The utility of artificial neural network models lies in the fact that they can be used to infer a function from observations. This is particularly useful in applications where the complexity of the data or task makes the design of such a function by hand impractical.

Real-life applications

The tasks artificial neural networks are applied to tend to fall within the following broad categories:

Application areas include system identification and control (vehicle control, process control, natural resources management), quantum chemistry, game-playing and decision making (backgammon, chess, poker), pattern recognition (radar systems, face identification, object recognition and more), sequence recognition (gesture, speech, handwritten text recognition), medical diagnosis, financial applications (automated trading systems), data mining (or knowledge discovery in databases, "KDD"), visualization and e-mail spam filtering.

Artificial neural networks have also been used to diagnose several cancers. An ANN based hybrid lung cancer detection system named HLND improves the accuracy of diagnosis and the speed of lung cancer radiology. These networks have also been used to diagnose prostate cancer. The diagnoses can be used to make specific models taken from a large group of patients compared to information of one given patient. The models do not depend on assumptions about correlations of different variables. Colorectal cancer has also been predicted using the neural networks. Neural networks could predict the outcome for a patient with colorectal cancer with a lot more accuracy than the current clinical methods. After training, the networks could predict multiple patient outcomes from unrelated institutions.

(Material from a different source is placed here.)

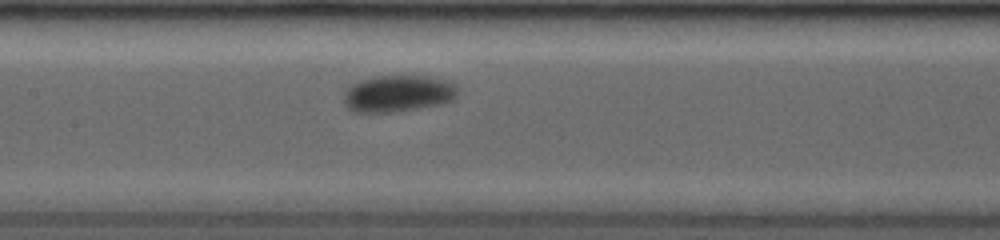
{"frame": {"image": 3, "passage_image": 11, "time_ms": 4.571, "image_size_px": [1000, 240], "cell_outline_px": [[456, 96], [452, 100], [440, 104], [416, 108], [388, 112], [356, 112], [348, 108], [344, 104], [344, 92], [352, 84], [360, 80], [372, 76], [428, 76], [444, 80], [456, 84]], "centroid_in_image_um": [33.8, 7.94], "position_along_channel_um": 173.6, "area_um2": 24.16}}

Neural networks and neuroscience

Theoretical and computational neuroscience is the field concerned with the theoretical analysis and computational modeling of biological neural systems. Since neural systems are intimately related to cognitive processes and behavior, the field is closely related to cognitive and behavioral modeling.

The aim of the field is to create models of biological neural systems in order to understand how biological systems work. To gain this understanding, neuroscientists strive to make a link between observed biological processes (data), biologically plausible mechanisms for neural processing and learning (biological neural network models) and theory (statistical learning theory and information theory).

Types of models

Many models are used in the field defined at different levels of abstraction and modeling different aspects of neural systems. They range from models of the short-term behavior of individual neurons, models of how the dynamics of neural circuitry arise from interactions between individual neurons and finally to models of how behavior can arise from abstract neural modules that represent complete subsystems. These include models of the long-term, and short-term plasticity, of neural systems and their relations to learning and memory from the individual neuron to the system level.

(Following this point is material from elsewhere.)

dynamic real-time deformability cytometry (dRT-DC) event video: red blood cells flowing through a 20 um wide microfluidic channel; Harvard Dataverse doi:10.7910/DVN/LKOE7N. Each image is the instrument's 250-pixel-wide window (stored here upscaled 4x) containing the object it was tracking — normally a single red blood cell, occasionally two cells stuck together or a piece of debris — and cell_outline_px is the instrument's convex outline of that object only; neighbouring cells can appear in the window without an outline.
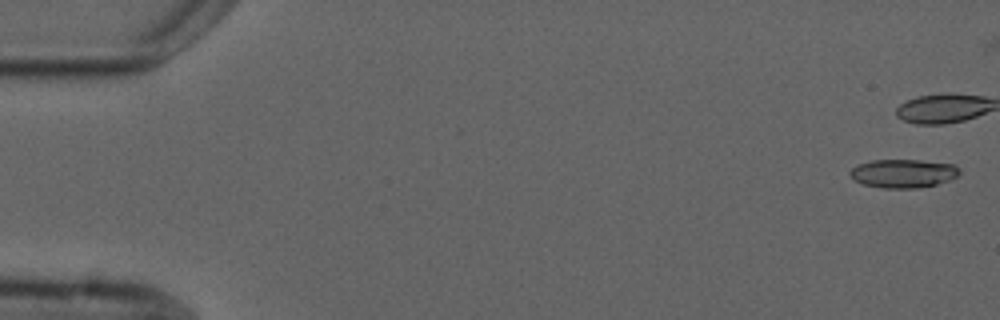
{"species": "common noctule bat (a hibernating species)", "species_latin": "Nyctalus noctula", "temperature_condition": "cold", "stored_images_in_passage": 6, "camera_frame_rate_fps": 3000, "um_per_image_px": 0.085, "animal": {"sex": "male", "forearm_length_mm": 52.5}, "frame": {"image": 1, "passage_image": 1, "time_ms": 0.0, "image_size_px": [1000, 320], "cell_outline_px": [[960, 172], [956, 176], [948, 180], [936, 184], [916, 188], [884, 188], [864, 184], [856, 180], [848, 172], [856, 164], [872, 160], [920, 160], [956, 164], [960, 168]], "centroid_in_image_um": [76.78, 14.72], "position_along_channel_um": 8.2, "area_um2": 18.15}}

While initial research had been concerned mostly with the electrical characteristics of neurons, a particularly important part of the investigation in recent years has been the exploration of the role of neuromodulators such as dopamine, acetylcholine, and serotonin on behavior and learning.

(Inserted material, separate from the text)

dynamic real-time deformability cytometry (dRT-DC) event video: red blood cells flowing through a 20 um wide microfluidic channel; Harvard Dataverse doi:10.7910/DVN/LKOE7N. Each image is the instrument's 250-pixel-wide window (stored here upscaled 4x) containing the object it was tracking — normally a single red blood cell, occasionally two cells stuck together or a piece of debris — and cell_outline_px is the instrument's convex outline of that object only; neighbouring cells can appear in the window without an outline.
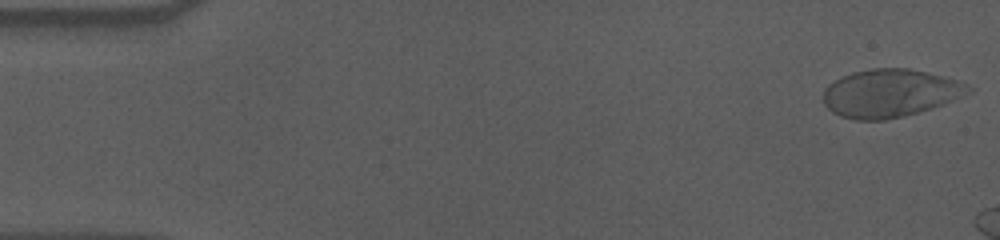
{"species": "human", "species_latin": "Homo sapiens", "temperature_condition": "cold", "stored_images_in_passage": 51, "camera_frame_rate_fps": 3000, "um_per_image_px": 0.085, "donor": {"sex": "male"}, "frame": {"image": 1, "passage_image": 1, "time_ms": 0.0, "image_size_px": [1000, 240], "cell_outline_px": [[972, 92], [944, 104], [932, 108], [884, 120], [856, 120], [840, 116], [832, 112], [824, 104], [824, 88], [828, 84], [852, 72], [872, 68], [908, 68], [956, 80], [968, 84], [972, 88]], "centroid_in_image_um": [75.64, 7.92], "position_along_channel_um": 9.4, "area_um2": 40.23}}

Biophysical models, such as BCM theory, have been important in understanding mechanisms for synaptic plasticity, and have had applications in both computer science and neuroscience. Research is ongoing in understanding the computational algorithms used in the brain, with some recent biological evidence for radial basis networks and neural backpropagation as mechanisms for processing data.

Computational devices have been created in CMOS for both biophysical simulation and neuromorphic computing. More recent efforts show promise for creating nanodevices for very large scale principal components analyses and convolution. If successful, these efforts could usher in a new era of neural computing that is a step beyond digital computing, because it depends on learning rather than programming and because it is fundamentally analog rather than digital even though the first instantiations may in fact be with CMOS digital devices.